地域イベントで出会ったママと、LINEで情報を共有

 愛子さん(33歳・仮名)は、関東近県のある都市部で1歳になる女の子を育てている。昨年まで夫と共に都内に住んでいたが、妊娠をきっかけに夫の実家に近い土地に引っ越した。愛子さんは派遣社員として働いていたため、出産前に仕事を辞め、しばらくは専業主婦の予定だとか。

「去年はコロナ禍の影響もあって、出産した病院では母親学級などのイベントも中止になったりしました。ただでさえ、知人が一人もいない土地に引っ越し、孤独だったので、同じくらいの月齢の赤ちゃんがいるママ友が欲しかったんです。そんな時に、地域で開催されたベビーマッサージのイベントに参加したら、娘と同じ7月生まれの赤ちゃんのママ・Kさんと知り合いました」

 愛子さんはKさんと、会場となった地域センターから家の近くまで一緒に帰ったという。

「久しぶりに人と話せたことがうれしくて、これまで自分がしていた仕事や、好きなミュージシャンの話などをして盛り上がりました。また今度、地域センターで会う約束をしてLINEのIDを交換したんです」

 ママたちが子連れで集まれる場所として、地域センターや子育て支援センターなどの施設が挙げられる。地域住民の憩いの場として開放され、育児中のママが孤独にならないようにと、午前中の時間帯などを使って、同じ月齢の赤ちゃんを持つママ同士が交流できるようなイベントが開かれていることも多い。

「今の時期、公園に行くは暑いし、子どもが小さく遠出もできないようなうちは、そういった場所はすごく便利。支援センターには育児アドバイザーの資格を持ったスタッフもいるので、ちょっとした悩みも相談できます」

 一方、公園や地域センターなどで行われるイベントの情報は、地元住民のKさんがLINEのメッセージで送ってくれていたそう。愛子さんは、「ほかの地域センターで知り合ったママ友とも、その情報をグループチャットで共有していた」と語る。

「Kさんと何度か会ううちに、家に誘われたんです。私が娘に描いてあげた似顔絵を『うまい』と褒めてくれて、『良かったら絵を描いてほしい』って言われたんです。うれしかったのでKさんの家に行って話を聞いてみると、Kさんが関わっているスピリチュアル系団体のイベントで絵を描くという話を持ちかけられました。しかも、こちらが絵を描くのになぜか参加費が必要とのこと。どうしようか迷い、地域センターに行ってこのことを相談すると、『個人間同士のトラブルなので』と取り合ってもらえませんでした」

 一人で育児に奮闘するママに声をかけてくる人の中には、なんらかの勧誘目的で近づいてくるケースもある。

「まさか自分にそのようなことが起きるとは思いませんでした。グループチャットでイベント情報を共有していたママ友にこの話をしたら、『そうだったんだ。でも気にしないで大丈夫だから、同じ日にセンターで会おうよ』と返信が来たんです。ママ友間でトラブルが起きたら、地域センターを利用しづらくなってしまうのかと心配でしたが、そうではなくてほっとしました」

 そんな愛子さんだが、子育てを始めて1年が過ぎ、最近も別のママ友からの勧誘があり、再び頭を悩ませているという。

「去年のKさんの件もあり、ママ友と親しくなるのにちょっと心配になっていた時期もあったんです。
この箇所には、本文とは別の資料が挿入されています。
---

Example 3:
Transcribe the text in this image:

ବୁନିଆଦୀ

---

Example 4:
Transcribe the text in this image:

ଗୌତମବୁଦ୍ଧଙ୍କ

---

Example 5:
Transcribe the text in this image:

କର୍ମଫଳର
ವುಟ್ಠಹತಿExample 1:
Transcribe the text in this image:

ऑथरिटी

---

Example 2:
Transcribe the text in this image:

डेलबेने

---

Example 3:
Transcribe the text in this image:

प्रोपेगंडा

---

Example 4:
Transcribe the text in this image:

でも基本的には、みんないい人でほっとしていました。でも、今はライトな勧誘が増えたなと思います」

 愛子さんによると、近頃目立つのは、友だちを紹介することでポイントがもらえるサービスへの勧誘だとか。

「フリマアプリの『メルカリ』や電子決済の『PayPay』など、紹介した人にアプリ内で使えるポイントが付与されるキャンペーンがよく行われているんです。私は、メルカリもPayPayも面倒くさくて利用していないのですが、ママ友・Aさんが『これやっていなかったら登録して』と送ってきて困っています」

 「ポイントが得られる」という喜びからか、「相手に悪びれる様子が見られないことに憤りを感じている」と愛子さんは話す。
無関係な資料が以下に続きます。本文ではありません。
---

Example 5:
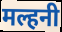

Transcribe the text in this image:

मल्हनी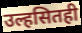
उल्हसितही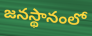
జనస్థానంలోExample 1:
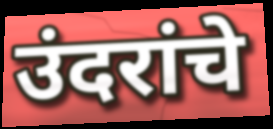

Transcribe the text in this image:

उंदरांचे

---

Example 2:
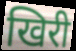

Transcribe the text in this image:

खिरी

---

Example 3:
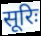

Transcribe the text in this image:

सूरिः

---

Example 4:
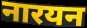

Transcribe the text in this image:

नारयन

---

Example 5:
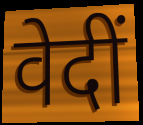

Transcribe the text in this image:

वेदींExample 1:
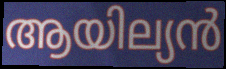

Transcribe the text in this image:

ആയില്യൻ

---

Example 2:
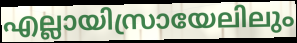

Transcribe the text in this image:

എല്ലായിസ്രായേലിലും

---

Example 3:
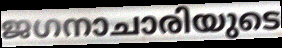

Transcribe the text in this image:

「メッセージには、『私には500ポイントしか入らないけれどね(笑)』と書いてありました。正直、アプリ内でしか使えないようなポイントをもらっても私はうれしくないし、たった500円でこんなに勧誘がしつこいなんて……とイライラしています。LINEでほかのママ友にこの話をすると『うちにも来たよ』と返信が来ました。500円のために必死になってたくさんのママ友に連絡していると知って、思わずドン引きしてしまいましたよ……」

 さらに、ポイントがプレゼントされるキャンペーン以外にも、自分が利用しているサービスへしつこく勧誘してくるケースがあるという。

「宅配系のサービスで野菜や食材を購入しているCさんからは、『小さい赤ちゃんがいると買い物に行くのも大変だから』としつこくLINEが来ます。私は決められた材料で食事を作るのが苦手なので断っているのですが、『旦那さんがNGなら私から説得してあげる』と言われて……。私と同じような考えのママ友にLINEで『Cさんから宅配野菜の勧誘を受けた』と伝えると、『あの人はみんなに薦めているから気にしなくていいよ』と返信が来て、キッパリ断る勇気が出ました」

 今は、LINEで手軽にやりとりができるため、誘う方はさりげなしに勧誘行為が行えるのかもしれない。中には業者が絡んだ悪質なものもあるため、ほかのママ友と情報を共有しながら悩みを一人で抱え込まないようにしたいところだ。